State Senate Majority Leader (D-38th) Loretta Weinberg issued a statement in support of the action: “I think we could all agree that building for resiliency, making sure that the rails are powered should we suffer another Superstorm Sandy, is a laudable goal. There is no reason to predicate that resiliency on a new natural gas plant—a plant which would fire continuously for decades, regardless of whether or not there’s an emergency. The microgrid is meant to kick in during a failure of the larger power grid. The microgrid is thus mostly about the distribution of power, not generation of new power. The problem being solved—the resiliency being created—is in power distribution. That should be the focus of this project, either by tapping into available power sources or by laying the groundwork for a renewable energy source. If we build a new natural gas power plant today, we’ll be living with it into the 2060s. What a terrible inheritance to leave for future generations! There’s no reason to build another piece of fossil fuel infrastructure in New Jersey: not now, not ever again! This plant is wrongheaded, and I stand with you in opposition to its construction.”
“It is absolutely ridiculous that we have to be here and do this today in 2020,” said Hackensack Riverkeeper Captain Bill Sheehan. "It makes no sense whatsoever that a state agency wants to build new, unnecessary fossil fuel infrastructure literally a stone’s throw from where a decommissioned power plant is being demolished as we speak. There are much, much better ways to use that federal post-Sandy money than to plop a carbon-spewing monstrosity in a floodplain."
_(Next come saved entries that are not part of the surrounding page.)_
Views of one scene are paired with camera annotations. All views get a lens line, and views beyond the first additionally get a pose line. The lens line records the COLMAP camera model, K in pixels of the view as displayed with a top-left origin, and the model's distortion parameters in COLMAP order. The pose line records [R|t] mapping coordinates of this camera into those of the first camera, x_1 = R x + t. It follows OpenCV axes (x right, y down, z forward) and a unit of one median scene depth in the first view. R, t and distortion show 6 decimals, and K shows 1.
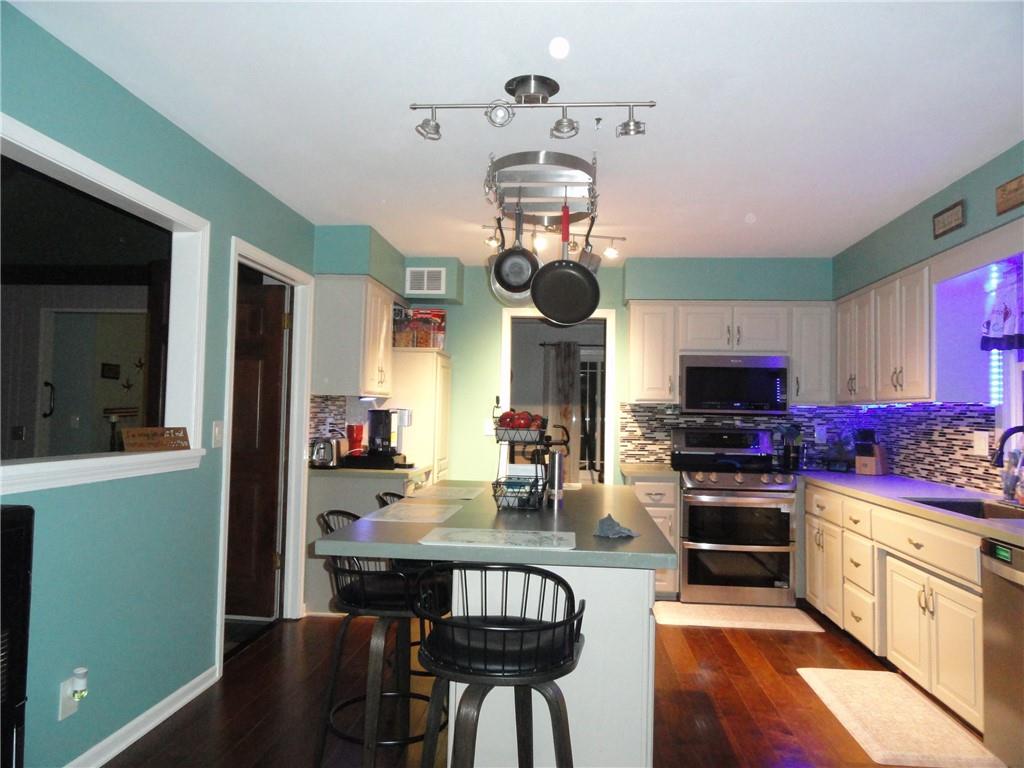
lens RADIAL K [[724.8, 0, 519.1], [0, 724.8, 384.0], [0, 0, 1]] dist [0.003419, 0.004174]
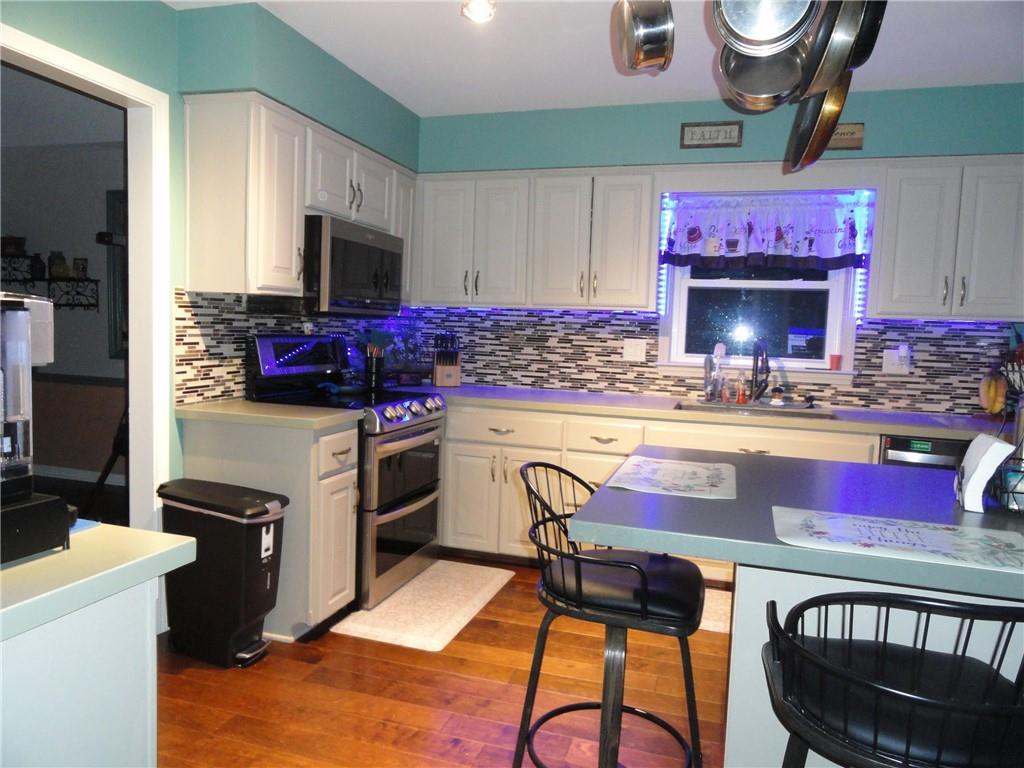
lens RADIAL K [[724.8, 0, 519.1], [0, 724.8, 384.0], [0, 0, 1]] dist [0.003419, 0.004174]
pose [[0.209219, -0.087982, 0.973903, -0.340924], [-0.071774, 0.991876, 0.105025, 0.023514], [-0.975231, -0.091874, 0.201205, 0.717302]]
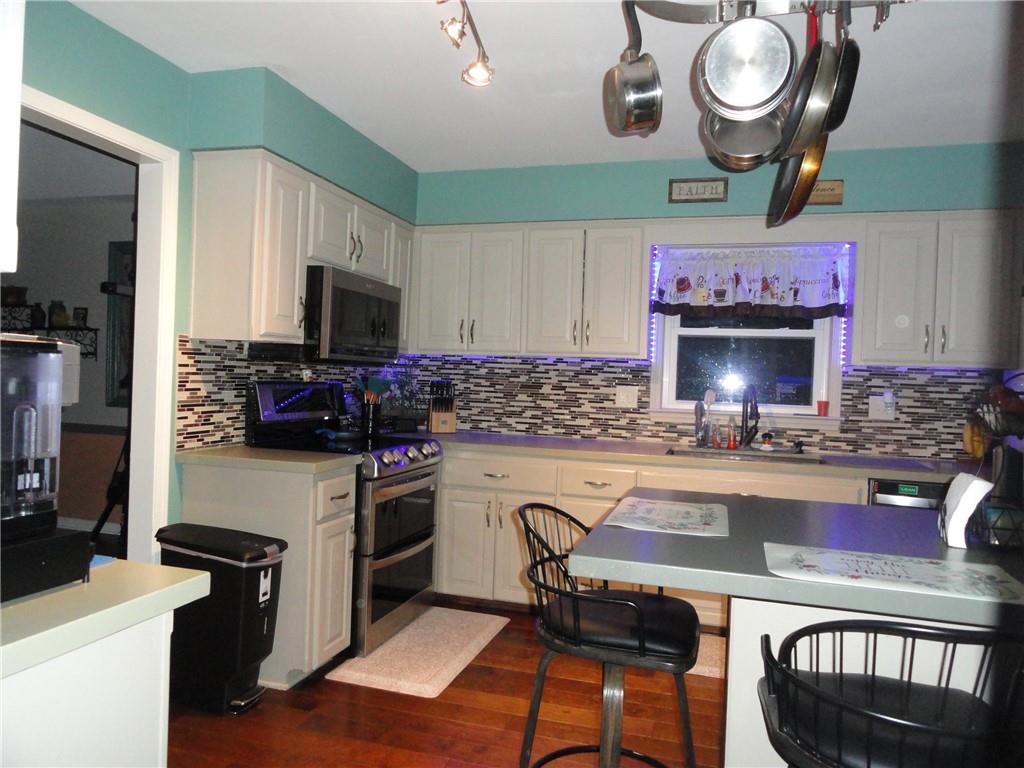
lens RADIAL K [[724.8, 0, 519.1], [0, 724.8, 384.0], [0, 0, 1]] dist [0.003419, 0.004174]
pose [[0.196955, -0.021598, 0.980175, -0.354964], [-0.071772, 0.996757, 0.036386, 0.025951], [-0.977782, -0.077516, 0.194767, 0.718207]]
“Exxon knew long ago about impacts of toxic pollution from fossil fuels. Governor Murphy knows, too. In 2018, he issued Executive Order 23 with a pledge that all state agencies and boards would work for environmental justice,” said Paula Rogovin, chairperson of the Coalition to Ban Unsafe Oil Trains. “It’s past time for the Governor to reject the proposed NJ Transit fracked gas power plant. Pollution from the plant would directly impact environmental justice communities in Kearny, Newark, Jersey City, and Hoboken and beyond, putting people at risk. In addition, the power plant would be built next to the CSX “bomb” trains at the heavily toxic former Koppers Coke site next to the Hackensack River. A train derailment could mean death to, not 47 people as in Lac-Mégantic, Quebec, but potentially thousands of people in the blast zone. Time for the Governor to get on board with Renewable Energy RAIL.”
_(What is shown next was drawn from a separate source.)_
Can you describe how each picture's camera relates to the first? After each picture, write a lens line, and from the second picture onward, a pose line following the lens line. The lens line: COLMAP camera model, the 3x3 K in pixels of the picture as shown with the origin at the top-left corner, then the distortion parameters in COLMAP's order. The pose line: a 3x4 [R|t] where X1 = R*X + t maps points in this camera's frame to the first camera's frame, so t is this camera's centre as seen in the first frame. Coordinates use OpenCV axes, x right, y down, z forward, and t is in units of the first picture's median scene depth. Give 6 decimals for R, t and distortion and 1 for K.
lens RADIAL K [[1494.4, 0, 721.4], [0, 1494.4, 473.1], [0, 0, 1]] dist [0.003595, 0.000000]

Environmental groups and local communities have been organizing informational forums, conducting outreach to directly impacted communities, speaking out at NJ Transit board meetings, and working to get local councils to pass resolutions against the project. So far, eight municipal governments -- including Jersey City, Fort Lee, Kearny and Hoboken-- have passed formal resolutions opposing the new power plant.
“We’re not going to let Governor Murphy poison our air,” said Michael Watson of The Climate Mobilization Hoboken. “We’ve passed resolutions against this plant, and now we’re going to take the fight into the streams and streets we’re looking to protect.”
“NJ Transit needs to become the leader in transportation by moving to alternative energy to power their system,” said Liz Ndoye, the president of Hoboken MoveOn and Hoboken Resist. “They must reject a fracked gas power plant that will further pollute the communities of Hudson County. This power plant would negatively impact residents of Secaucus, Kearny, Newark, Jersey City, and Hoboken, who are already suffering from environmental injustice. They should adopt a solar/wind powered transit grid and become the cutting edge transit system that the whole world envies.”